The doctor began to think he might be set free. Whatever nightmare this was might be over and he didn’t believe in cursing anyway. He looked around him and gulped. He hadn’t taken a Christmas Carol seriously either!

The man stood up and went to the kitchen. A frying pan went on the stove top and several strips of bacon were placed within. They spluttered and popped filling the entire space with mouth watering smells. After the bacon was ready there were eggs and then toast. The man put the whole lot onto a plate and carried it to the ashen faced victim. “You think this will bring you comfort.” He said. “You have begun to realize the desperate chase for anything that brings gentle pleasure in a sea of pain. Enjoy!”

The doctor stuffed the food into his mouth. The flavors and scent almost overwhelming his senses and yet the pain destroyed all but small vestiges of the experience.

He placed the last morsels into his mouth and looked for more. It was almost nothing but there was comfort in the tastes and smells, He ran his finger around the plate struggling to get the last of the egg yolk and shamelessly sucking the sticky mess off his hands. The man walked over to him. He smiled and said “So it begins!”

The room wavered and suddenly they were sitting in the doctor’s surgery. The man stood and stuck out his hand. Stunned the doctor shook it and was told “My time here is over.” Leaving the stunned doctor where he was the man walked through the door leaving it open behind him. The clock indicated they had been there ten minutes, no more.

Struggling with the agony the doctor yelled to his staff. “Call the police that man stabbed me!” He attempted to leap to his feet and give chase but was unable to straighten his leg. The pain was terrible and almost made him pass out. “Help me.” He gasped to his assistant. Struggling, he limped into the waiting room and fought with his belt before dropping his pants to the floor. “Help me!” He said “I have been stabbed!” He grabbed at his bare knee. Nothing!

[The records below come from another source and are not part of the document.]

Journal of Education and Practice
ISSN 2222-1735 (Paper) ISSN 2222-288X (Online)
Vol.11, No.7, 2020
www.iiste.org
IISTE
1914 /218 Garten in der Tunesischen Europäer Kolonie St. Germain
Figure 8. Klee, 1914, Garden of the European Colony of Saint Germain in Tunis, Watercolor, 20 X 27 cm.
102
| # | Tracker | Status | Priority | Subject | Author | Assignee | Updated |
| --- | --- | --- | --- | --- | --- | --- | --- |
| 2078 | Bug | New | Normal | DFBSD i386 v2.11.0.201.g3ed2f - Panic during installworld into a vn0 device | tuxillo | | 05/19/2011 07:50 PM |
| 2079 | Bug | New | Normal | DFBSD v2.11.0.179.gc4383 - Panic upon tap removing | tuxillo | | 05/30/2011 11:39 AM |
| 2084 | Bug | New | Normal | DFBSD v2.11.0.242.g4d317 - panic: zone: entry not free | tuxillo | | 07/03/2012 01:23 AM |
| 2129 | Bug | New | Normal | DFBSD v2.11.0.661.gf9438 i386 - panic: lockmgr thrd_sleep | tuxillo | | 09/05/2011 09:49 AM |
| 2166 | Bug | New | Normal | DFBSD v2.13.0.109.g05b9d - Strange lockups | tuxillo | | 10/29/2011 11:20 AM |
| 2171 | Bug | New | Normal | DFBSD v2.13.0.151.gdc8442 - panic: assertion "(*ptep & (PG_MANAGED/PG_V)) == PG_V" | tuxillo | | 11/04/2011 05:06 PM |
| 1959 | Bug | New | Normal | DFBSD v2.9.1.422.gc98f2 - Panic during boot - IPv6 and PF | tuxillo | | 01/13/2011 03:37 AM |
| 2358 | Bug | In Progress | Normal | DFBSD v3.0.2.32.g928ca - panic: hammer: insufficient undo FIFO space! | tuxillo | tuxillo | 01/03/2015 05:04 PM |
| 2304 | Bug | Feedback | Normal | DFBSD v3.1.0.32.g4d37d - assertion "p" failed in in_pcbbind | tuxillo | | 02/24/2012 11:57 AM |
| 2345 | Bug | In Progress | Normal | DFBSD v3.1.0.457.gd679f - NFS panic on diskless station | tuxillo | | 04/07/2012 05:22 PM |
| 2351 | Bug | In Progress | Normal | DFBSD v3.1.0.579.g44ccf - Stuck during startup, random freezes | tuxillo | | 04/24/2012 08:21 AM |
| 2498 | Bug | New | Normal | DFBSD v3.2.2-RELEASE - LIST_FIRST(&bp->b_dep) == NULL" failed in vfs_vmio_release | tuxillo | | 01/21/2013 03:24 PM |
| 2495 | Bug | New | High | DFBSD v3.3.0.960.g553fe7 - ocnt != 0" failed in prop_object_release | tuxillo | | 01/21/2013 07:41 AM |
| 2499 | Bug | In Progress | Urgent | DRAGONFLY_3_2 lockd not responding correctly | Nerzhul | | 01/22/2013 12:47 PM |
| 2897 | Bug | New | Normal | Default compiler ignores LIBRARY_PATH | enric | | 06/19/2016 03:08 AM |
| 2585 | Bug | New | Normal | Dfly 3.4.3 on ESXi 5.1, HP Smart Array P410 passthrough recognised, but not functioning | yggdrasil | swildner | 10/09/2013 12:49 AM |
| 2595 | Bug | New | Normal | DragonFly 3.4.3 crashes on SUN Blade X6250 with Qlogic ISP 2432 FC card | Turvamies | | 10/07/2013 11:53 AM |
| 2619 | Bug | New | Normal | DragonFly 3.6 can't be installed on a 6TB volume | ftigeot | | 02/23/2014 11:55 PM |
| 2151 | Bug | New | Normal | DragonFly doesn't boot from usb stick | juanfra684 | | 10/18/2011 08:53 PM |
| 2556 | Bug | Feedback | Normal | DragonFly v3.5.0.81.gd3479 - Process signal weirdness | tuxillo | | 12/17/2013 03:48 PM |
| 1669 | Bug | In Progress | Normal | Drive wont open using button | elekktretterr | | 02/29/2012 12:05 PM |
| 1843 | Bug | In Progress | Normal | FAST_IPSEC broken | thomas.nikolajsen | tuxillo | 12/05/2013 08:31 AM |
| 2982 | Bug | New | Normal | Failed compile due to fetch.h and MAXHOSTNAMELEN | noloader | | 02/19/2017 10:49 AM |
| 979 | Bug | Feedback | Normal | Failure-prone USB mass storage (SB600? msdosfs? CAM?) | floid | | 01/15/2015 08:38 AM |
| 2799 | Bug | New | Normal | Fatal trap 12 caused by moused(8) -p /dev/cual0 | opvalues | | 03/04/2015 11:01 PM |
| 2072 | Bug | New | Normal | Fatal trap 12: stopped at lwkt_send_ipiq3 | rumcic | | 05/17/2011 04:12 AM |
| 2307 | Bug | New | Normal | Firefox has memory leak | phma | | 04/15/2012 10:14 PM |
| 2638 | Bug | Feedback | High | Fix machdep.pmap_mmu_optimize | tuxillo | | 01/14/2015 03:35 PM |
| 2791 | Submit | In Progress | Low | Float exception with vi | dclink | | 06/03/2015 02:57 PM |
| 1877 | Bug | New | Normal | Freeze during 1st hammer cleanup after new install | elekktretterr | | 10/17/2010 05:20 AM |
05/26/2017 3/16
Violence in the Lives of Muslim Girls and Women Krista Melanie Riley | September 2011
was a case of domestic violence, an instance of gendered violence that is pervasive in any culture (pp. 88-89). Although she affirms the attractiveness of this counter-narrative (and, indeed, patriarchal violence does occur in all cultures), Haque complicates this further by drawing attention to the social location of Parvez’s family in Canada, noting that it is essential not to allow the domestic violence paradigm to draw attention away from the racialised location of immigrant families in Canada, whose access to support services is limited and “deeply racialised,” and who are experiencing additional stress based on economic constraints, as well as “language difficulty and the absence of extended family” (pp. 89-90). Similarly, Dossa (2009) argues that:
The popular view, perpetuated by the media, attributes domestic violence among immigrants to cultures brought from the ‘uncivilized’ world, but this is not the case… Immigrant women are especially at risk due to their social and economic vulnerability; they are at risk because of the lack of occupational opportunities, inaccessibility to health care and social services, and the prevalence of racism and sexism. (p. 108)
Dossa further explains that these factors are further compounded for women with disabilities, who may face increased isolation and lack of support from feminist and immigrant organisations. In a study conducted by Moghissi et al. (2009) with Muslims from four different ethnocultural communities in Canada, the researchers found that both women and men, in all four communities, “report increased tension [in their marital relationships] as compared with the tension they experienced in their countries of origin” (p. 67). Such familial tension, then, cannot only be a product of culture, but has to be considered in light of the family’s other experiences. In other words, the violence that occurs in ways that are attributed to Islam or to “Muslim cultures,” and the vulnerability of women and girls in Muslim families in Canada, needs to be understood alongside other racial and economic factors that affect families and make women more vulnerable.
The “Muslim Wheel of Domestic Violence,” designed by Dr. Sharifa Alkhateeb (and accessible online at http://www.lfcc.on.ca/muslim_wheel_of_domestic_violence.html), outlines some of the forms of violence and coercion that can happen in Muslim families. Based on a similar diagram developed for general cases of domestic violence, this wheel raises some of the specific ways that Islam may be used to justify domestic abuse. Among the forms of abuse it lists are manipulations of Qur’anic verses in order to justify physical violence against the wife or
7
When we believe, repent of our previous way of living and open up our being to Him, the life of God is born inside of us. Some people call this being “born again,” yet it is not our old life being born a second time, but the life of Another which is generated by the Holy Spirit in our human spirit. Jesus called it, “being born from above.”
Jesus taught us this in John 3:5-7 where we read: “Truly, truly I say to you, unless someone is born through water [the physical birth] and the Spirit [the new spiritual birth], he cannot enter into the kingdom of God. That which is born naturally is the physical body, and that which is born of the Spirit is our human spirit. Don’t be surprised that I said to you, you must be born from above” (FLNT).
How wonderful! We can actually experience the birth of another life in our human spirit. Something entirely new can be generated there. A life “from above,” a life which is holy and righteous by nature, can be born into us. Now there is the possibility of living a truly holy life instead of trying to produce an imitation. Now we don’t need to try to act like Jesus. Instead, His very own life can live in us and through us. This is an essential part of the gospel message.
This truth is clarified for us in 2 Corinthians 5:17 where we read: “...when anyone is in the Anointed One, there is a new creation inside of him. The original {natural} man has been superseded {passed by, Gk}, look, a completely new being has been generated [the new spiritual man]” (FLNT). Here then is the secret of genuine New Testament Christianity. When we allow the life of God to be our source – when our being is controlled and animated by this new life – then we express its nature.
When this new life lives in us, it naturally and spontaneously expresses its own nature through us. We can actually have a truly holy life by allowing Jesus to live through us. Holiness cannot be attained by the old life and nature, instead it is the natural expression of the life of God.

His knee was as white and flaccid and unmarked as it had been last time he had dressed for golf at the club. The pain came in chilling waves. He looked into the eyes of the people in the waiting room. They were guarded. He had his pants down and was sobbing like a baby in front of everyone. The beginning of the end. He knew he would give any money and try any cure to get away from that pain and he knew that nobody who saw him at that moment would trust him again.

And there would be no mercy from his peers. No mercy in the gossip. A quiet voice in his ear said “Welcome to the club!”